Historically regarded primarily as a region of emigration, more recently Eastern Europe is becoming accustomed to the arrivals of immigrants and refugees. Migration is an increasingly contested topic in regional politics, but it would be a mistake to assume that hostility to immigration in CEE simply mirrors the themes of anti-immigrant discourses in Western Europe and North America. Equally, movements of solidarity with people who migrate are distinctive compared to similar activism in western countries. This roundtable explores how Eastern Europeans draw on historical experiences and national mythologies to justify their responses to the arrivals of foreigners on their borders and in their neighbourhoods. How do these justifications translate into policy and practice?

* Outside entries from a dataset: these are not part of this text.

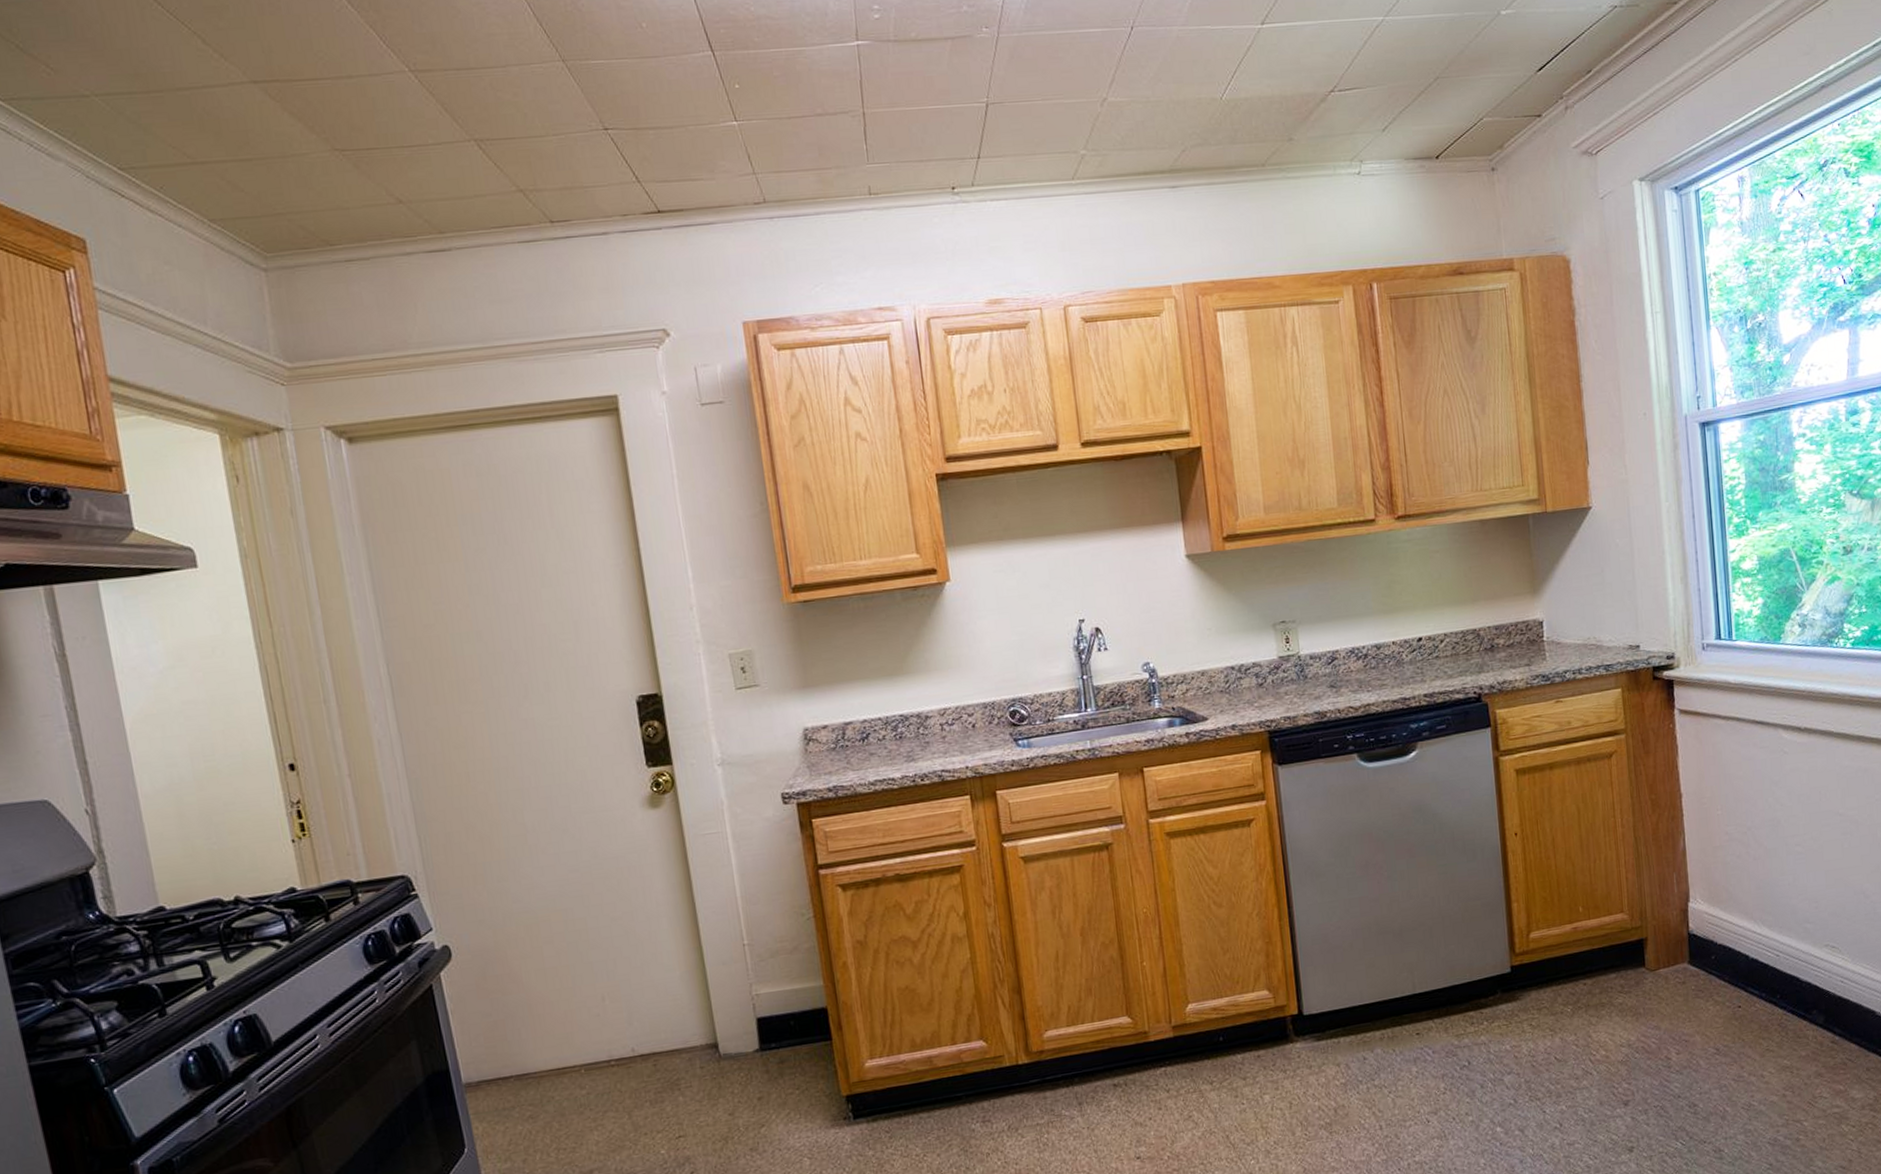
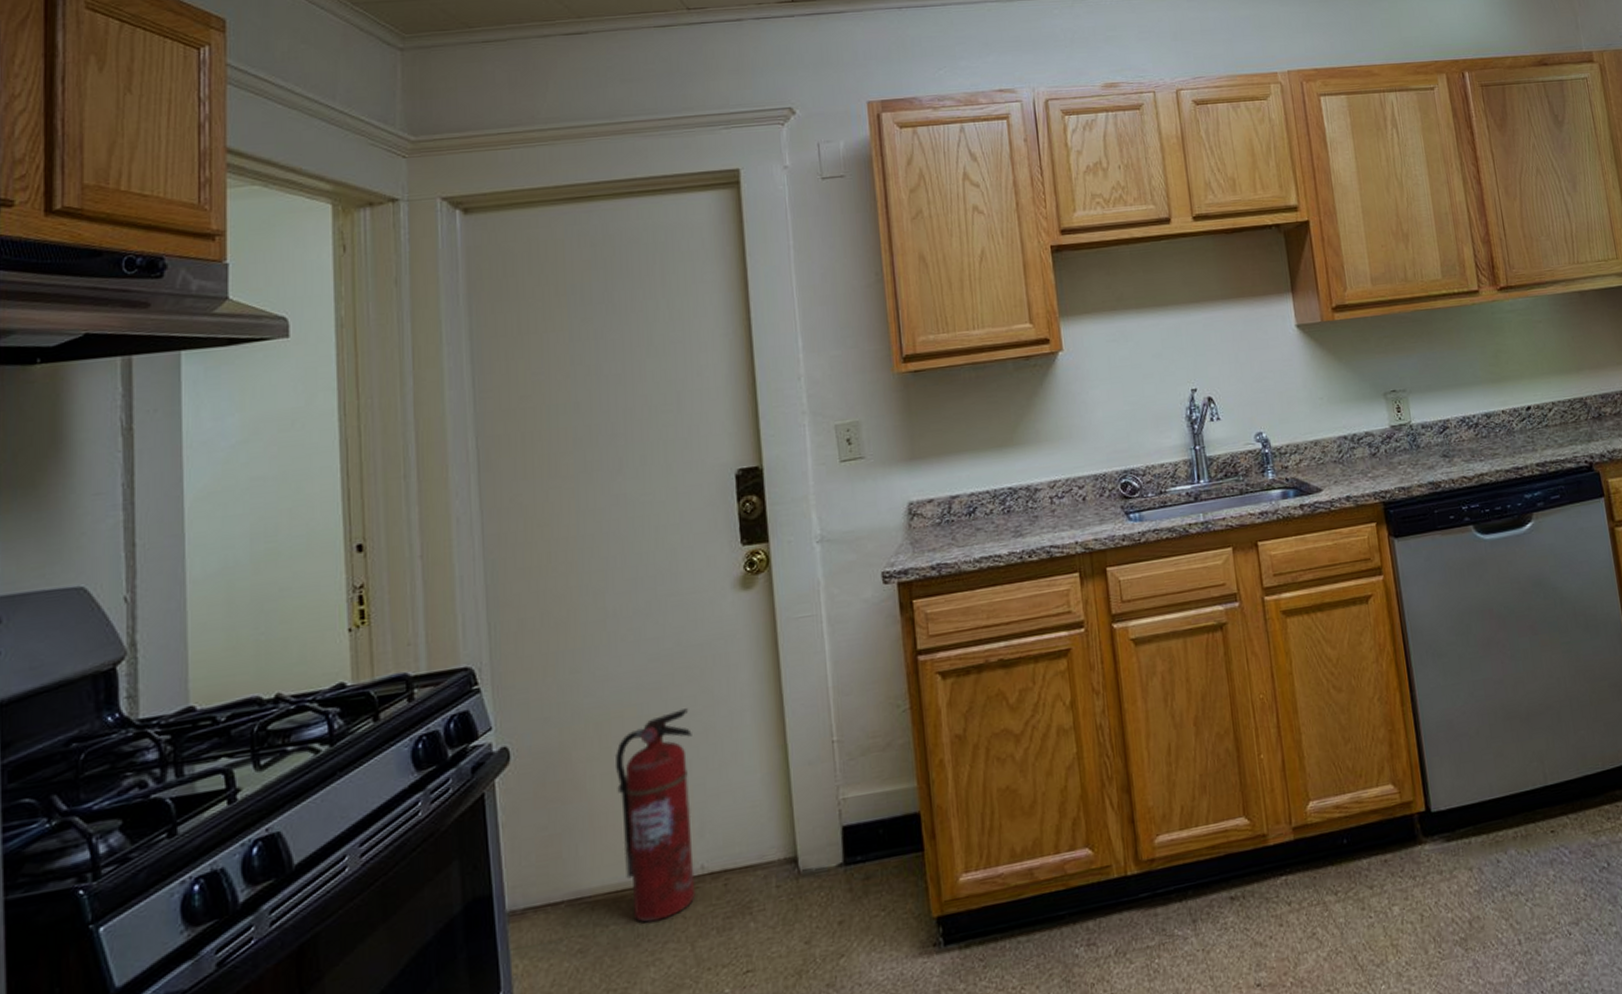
fire extinguisher: none [546,914,629,1095] -> present [614,708,696,923]

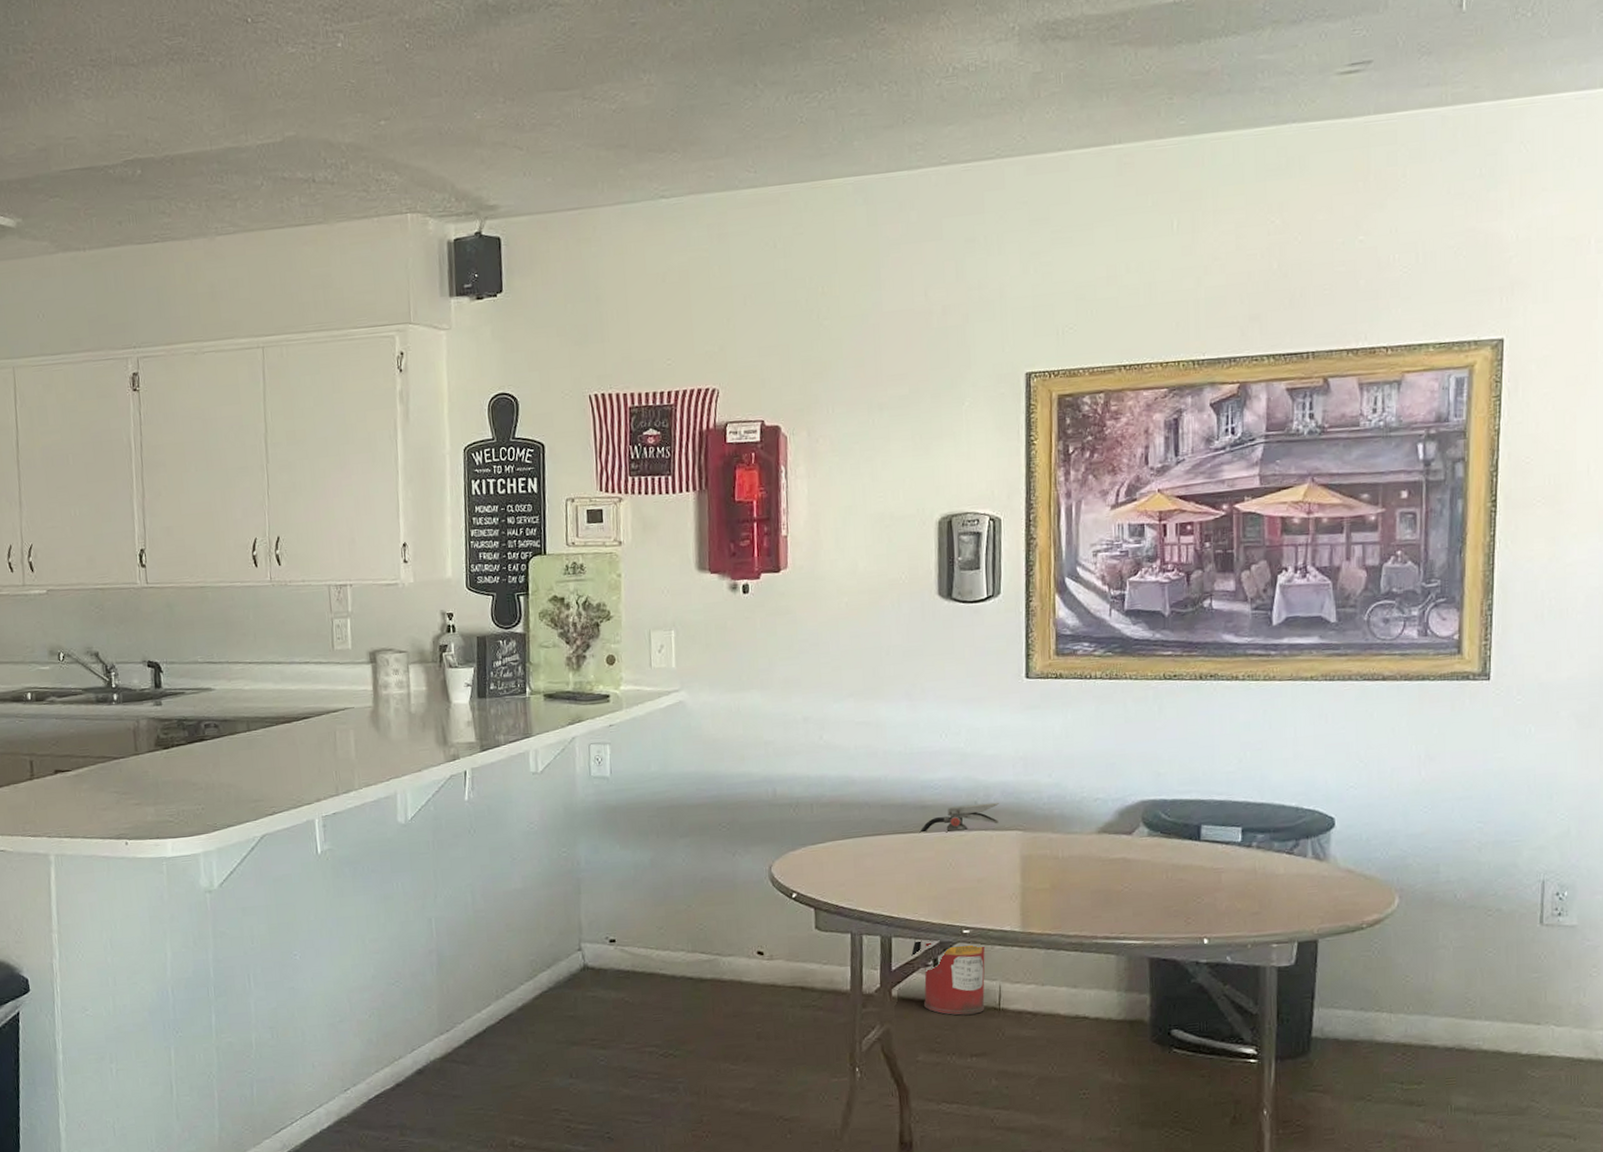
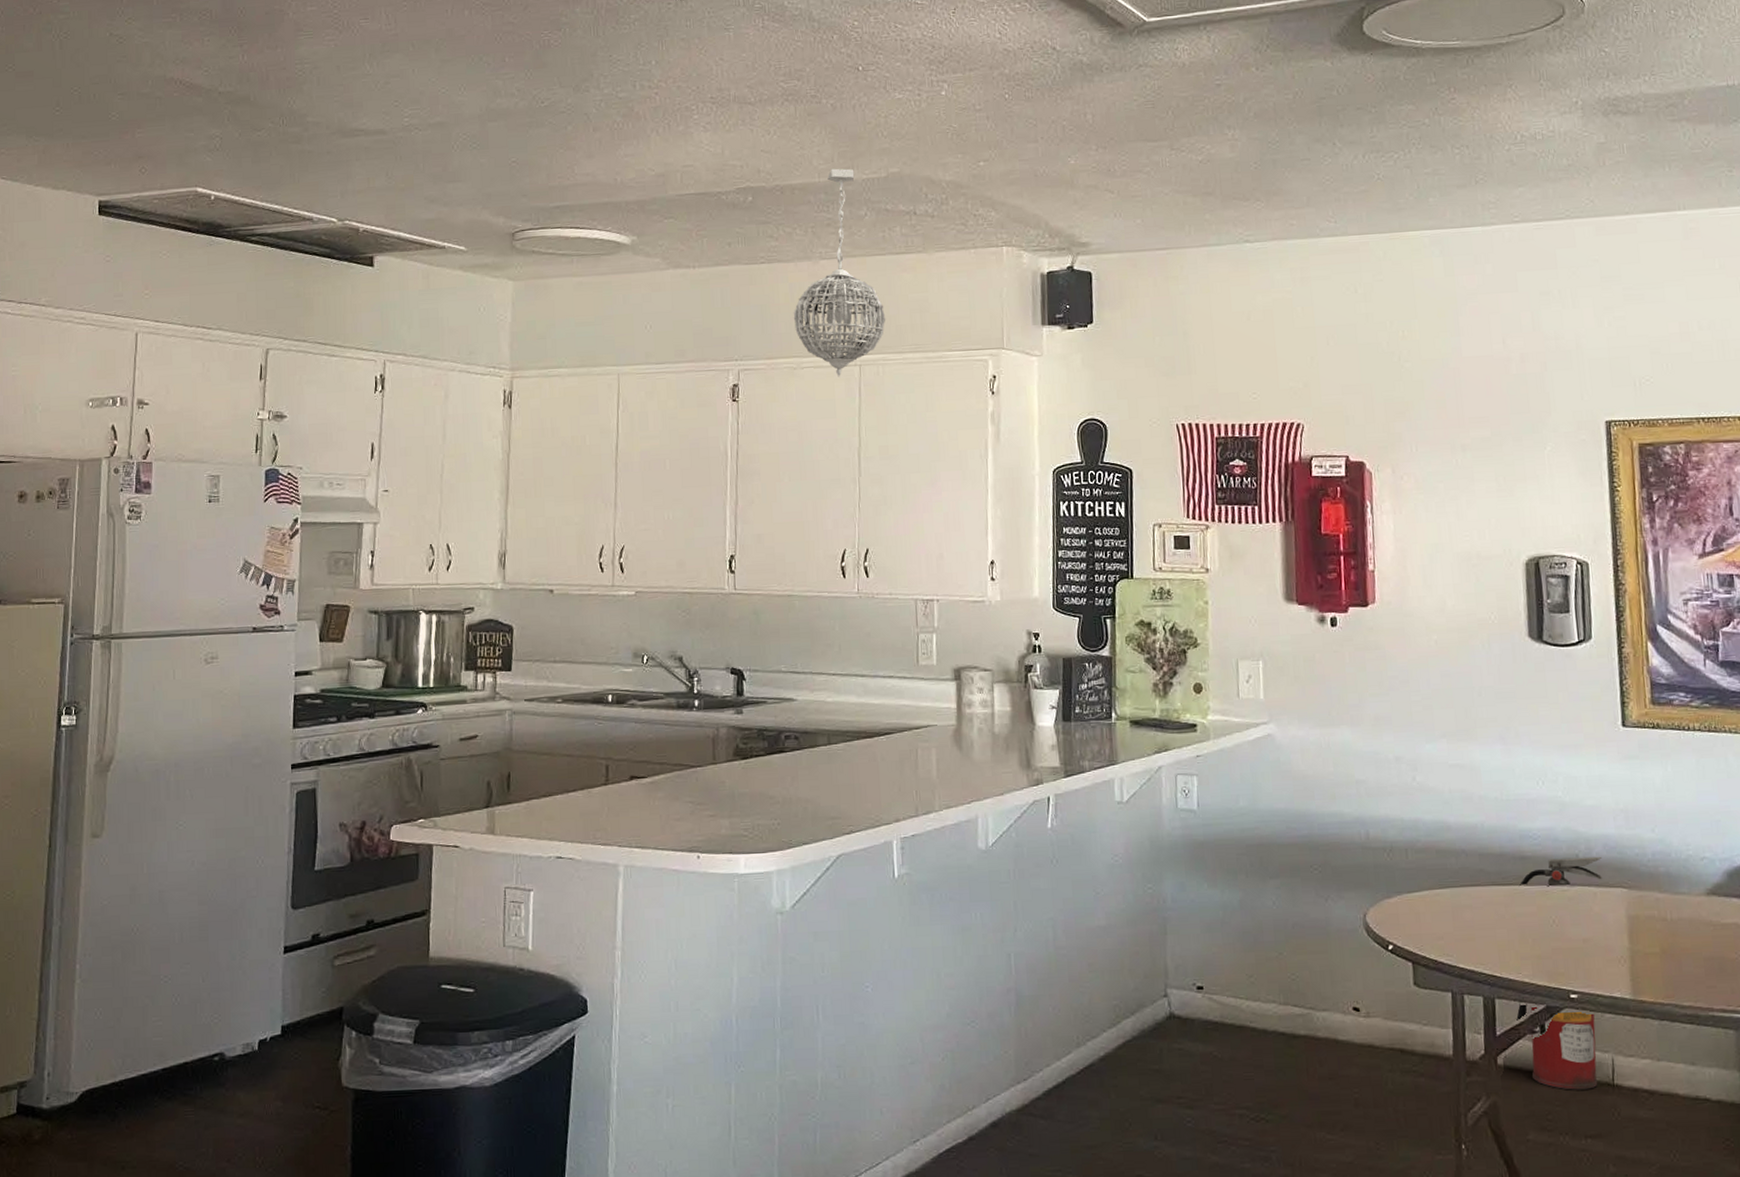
pendant light: none [190,134,288,361] -> present [793,168,886,377]

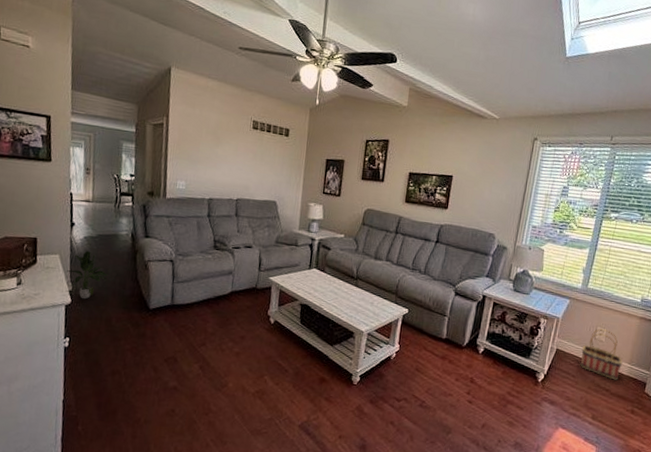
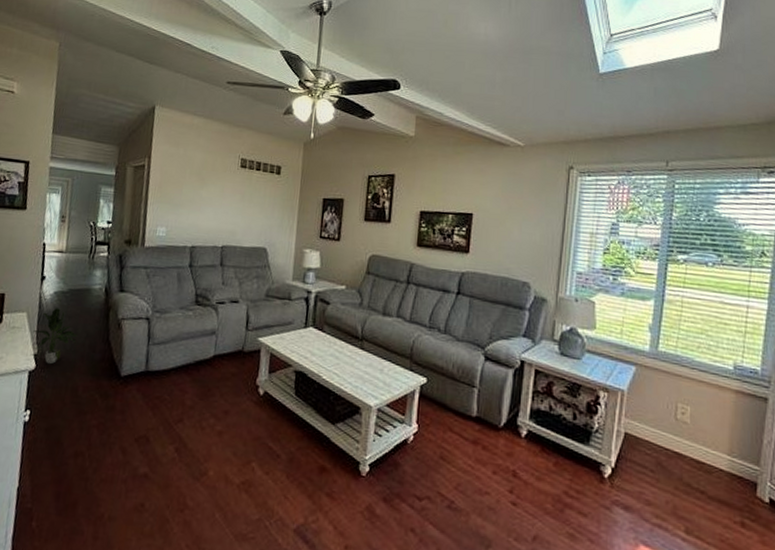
basket: present [580,329,623,380] -> none [659,405,720,478]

From violence perpetrated by state functionaries and ordinary citizens against asylum seekers from the Global South arriving via the Belarussian route, to grassroots migrant rights activism and mobilisation to support refugees from Ukraine, we have seen diverse manifestations of hostility and racism, and hospitality and solidarity. The eastern EU frontier looms larger in the public imaginary today than at any point since EU enlargement, giving rise to contradictory imperatives of control and care. Drawing on recent problematisations of race and racism in Eastern Europe (Kalmar, Lewicki), political kinship (Dzenovska), creolization (Boatca), performative democracy (Matynia), domopolitics (Walters) and postsocialism as critique (Aradau), we propose this roundtable as an appropriate format to map the emerging configurations of hostile and hospitable environments. We ask to what extent their rationales and legitimacy draw on local and regional history, memory, and experience.